İzmir-Aydın Otoyolunu, Aydın Çevre Yolu’nu tamamlayarak trafiğe açtık.
Yapımı devam eden Aydın-Denizli-Antalya Otoyolu’nu Aydın Çevre Yolu ayrımı ile Denizli Çevre Yolu ayrımındaki onarımı seneye tamamlıyoruz. Didim Yat Limanı’nı tamamladık.
Tarım ve hayvancılıkta, ormancılıkta Aydın’a 14 baraj, 12 gölet, 5 hidroelektrik santral, 7 arazi toplulaştırma, 38 sulama tesisi ve 16 yeraltı depolama tesisi inşa ettik. 4 baraj daha inşa ediyoruz. İnşa ettiğimiz sulama projeleriyle 548 bin dekar zirai araziyi sulamaya açtık. Yapımı devam eden sulama tesisleriyle 297 bin dekar mümbit araziyi daha sulamaya açacağız. Aydınlı çiftçilerimize toplam 6,5 milyar lira tutarında tarımsal destek verdik. Sanayi ve teknolojide 1 teknopark, 9 araştırma-geliştirme merkezi, 3 tasarım merkezi kurduk. Enerjide Aydın Çine, Efeler, İncirliova, Kuşadası, Nazilli ve Söke’ye doğal gazı götürdük.
Bunlarla kalmıyoruz, bugün de yatırım tutarı 1 milyar 68 milyon lirayı geçen 92 kamu projesinin ve 1 milyar 138 milyon liralık yatırımla tamamlanan 10 özel sektör tesisinin resmi açılışını gerçekleştiriyoruz. Eğitimde inşası tamamlanan okullarımız ile 200 kişilik pansiyonumuzun, gençlik ve sporda ilçelerimize yapılan sahaların, sağlıkta ilçelerimize kazandırılan sağlık tesislerinin resmi açılışını yapıyoruz.
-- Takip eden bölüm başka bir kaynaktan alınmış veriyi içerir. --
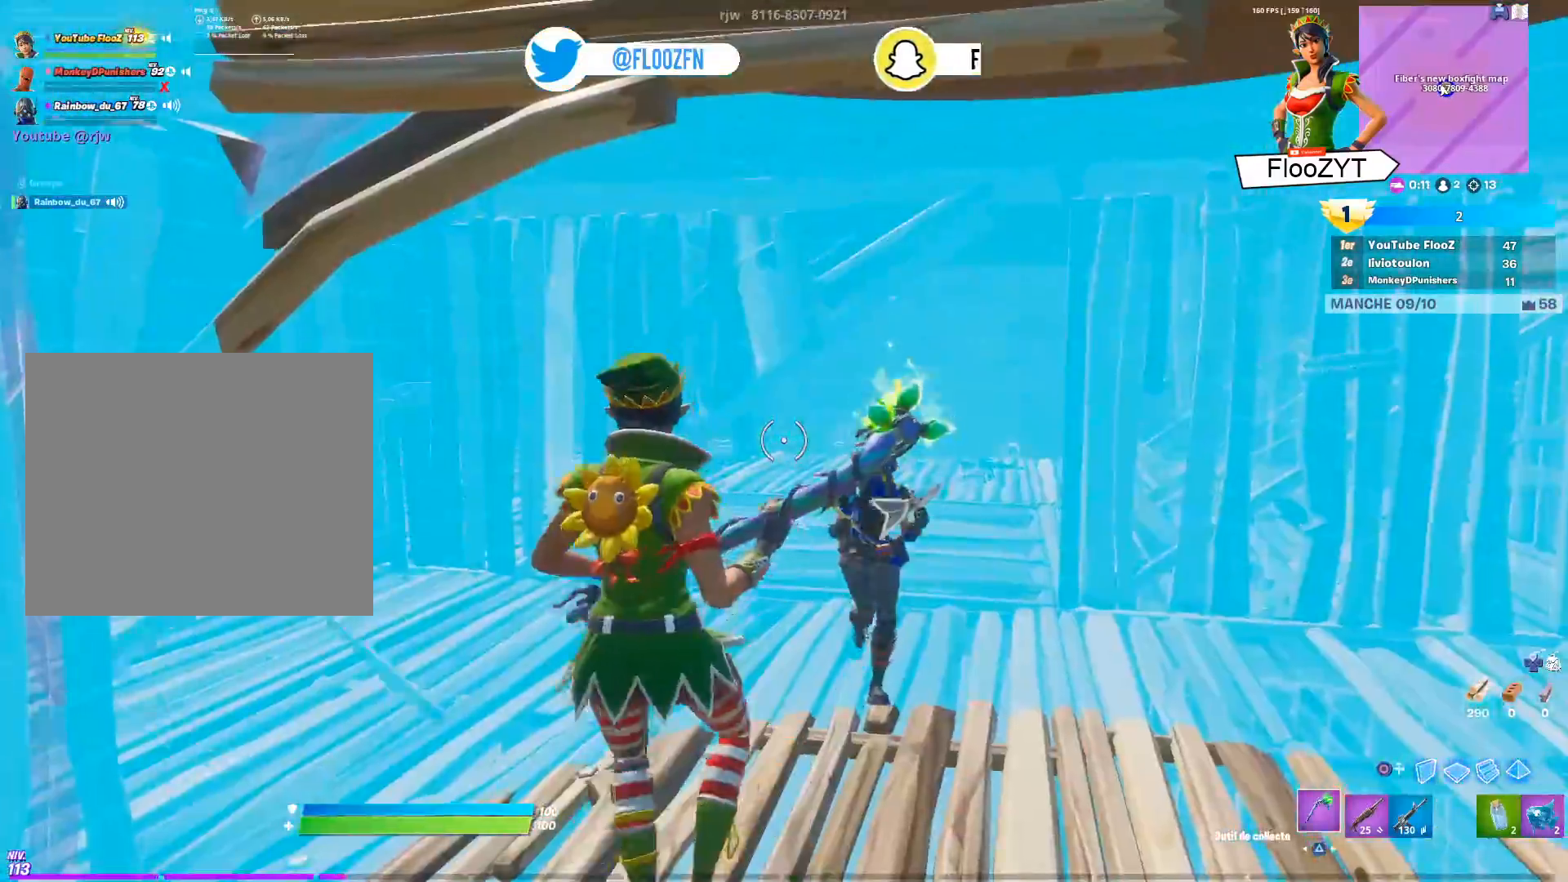
{"buttons": [], "left_stick": "center", "right_stick": "down-left", "events": [[84, "right_stick", "down-left"], [234, "right_stick", "center"], [451, "right_stick", "down-left"]]}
Tarımda DSİ tarafından inşası tamamlanan Çine sulaması drenaj kanallarını, Çine arazi toplulaştırma projelerini, Nazilli Yakacık Göleti’ni ve diğer yatırımları resmen hizmete açıyoruz.
Şimdi hazır mısınız?
Öyle bir haykıralım ki Aydın’ın dört bir yanı duysun, çünkü buradan da nereye gideceğiz, Nazilli’ye, akşam da gençlerle beraber olacağız.
Coşkunuzu farklı görmek istiyorum, kaldıralım elleri.
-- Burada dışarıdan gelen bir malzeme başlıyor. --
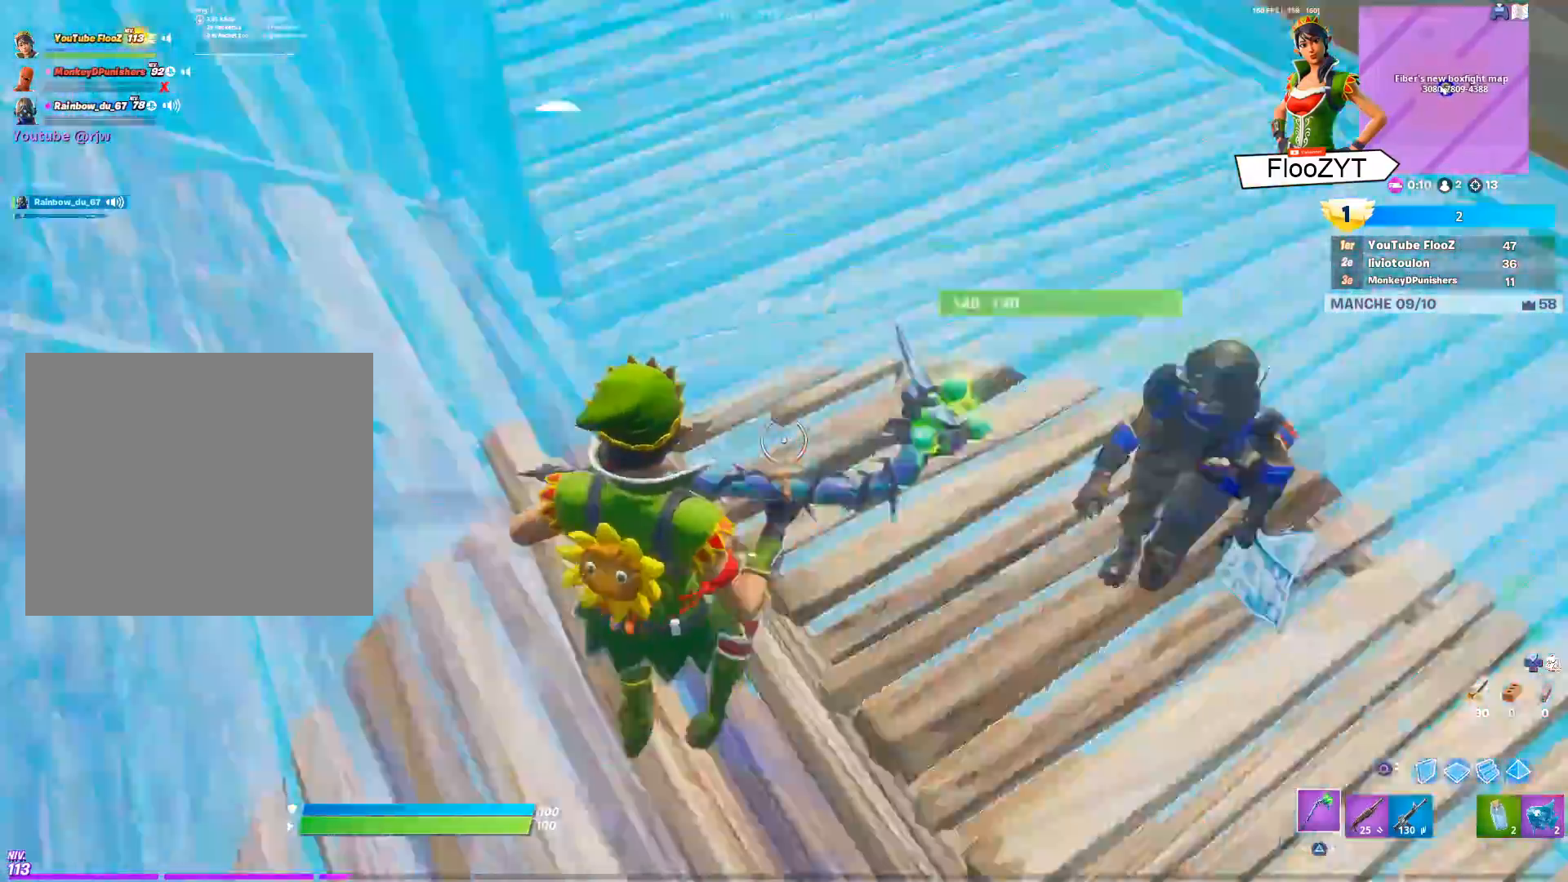
{"buttons": [], "left_stick": "down-right", "right_stick": "up-left", "events": [[34, "left_stick", "down-right"], [84, "right_stick", "up-left"], [301, "right_stick", "center"], [384, "right_stick", "left"], [434, "right_stick", "up-left"]]}
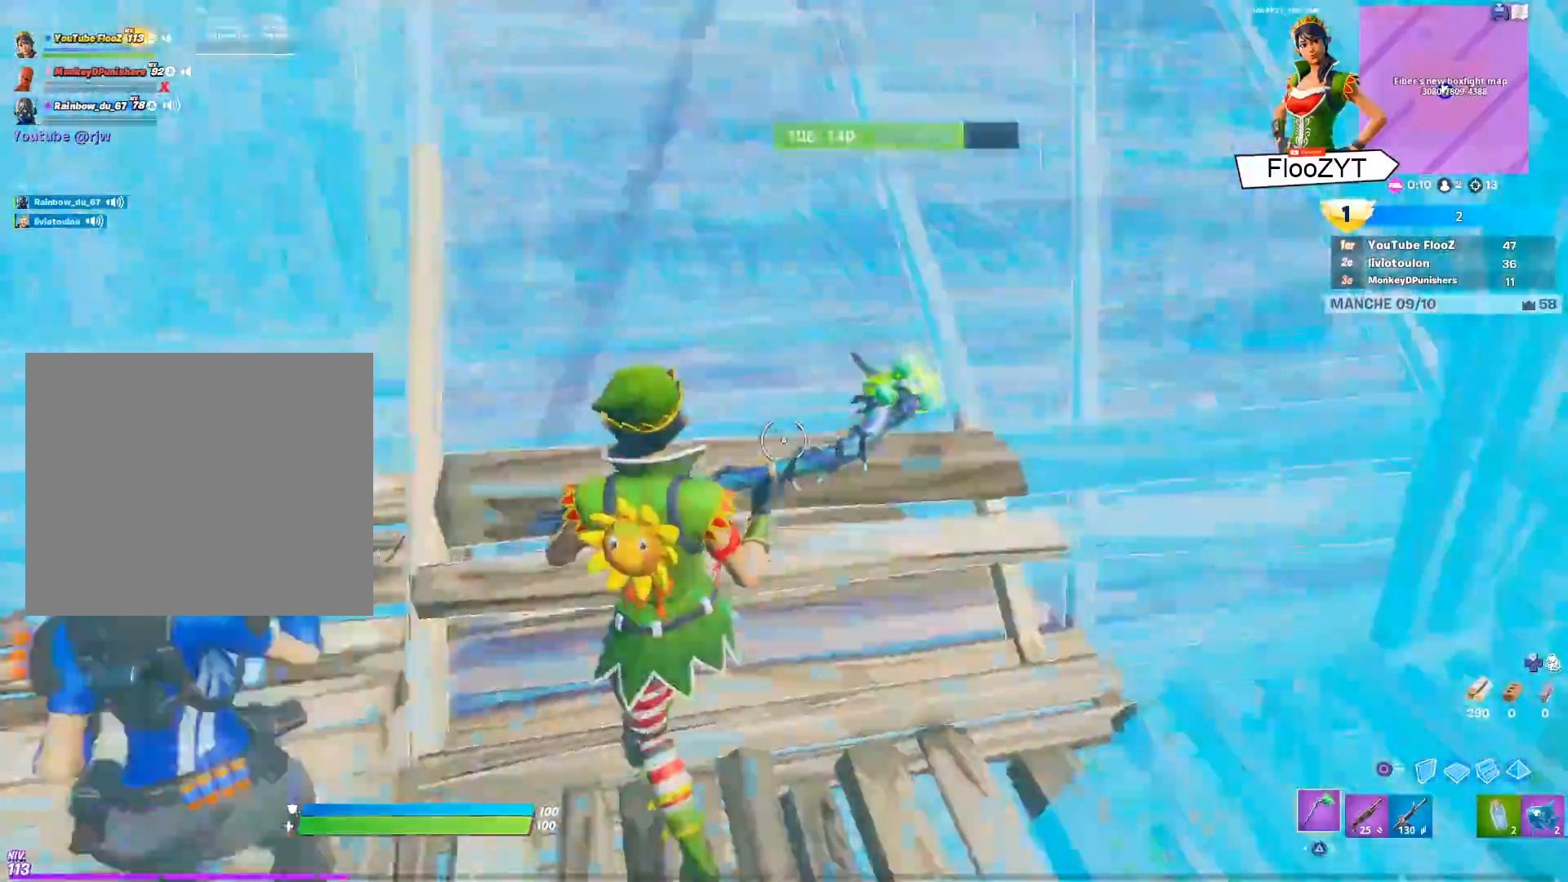
{"buttons": [], "left_stick": "down-left", "right_stick": "left", "events": [[50, "right_stick", "center"], [167, "right_stick", "left"], [267, "right_stick", "center"], [283, "left_stick", "down-left"], [400, "right_stick", "left"]]}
Tek millet… Tek bayrak… Tek vatan… Tek devlet.
Bir olacağız, iri olacağız, diri olacağız, kardeş olacağız, hep birlikte Türkiye 14 Mayıs’ta sandıklardan Cumhur İttifakı’nı çıkaracağız, tamam? Durmak yok… Durmak yok…
Sağ olun, var olun, Allah’a emanet olun.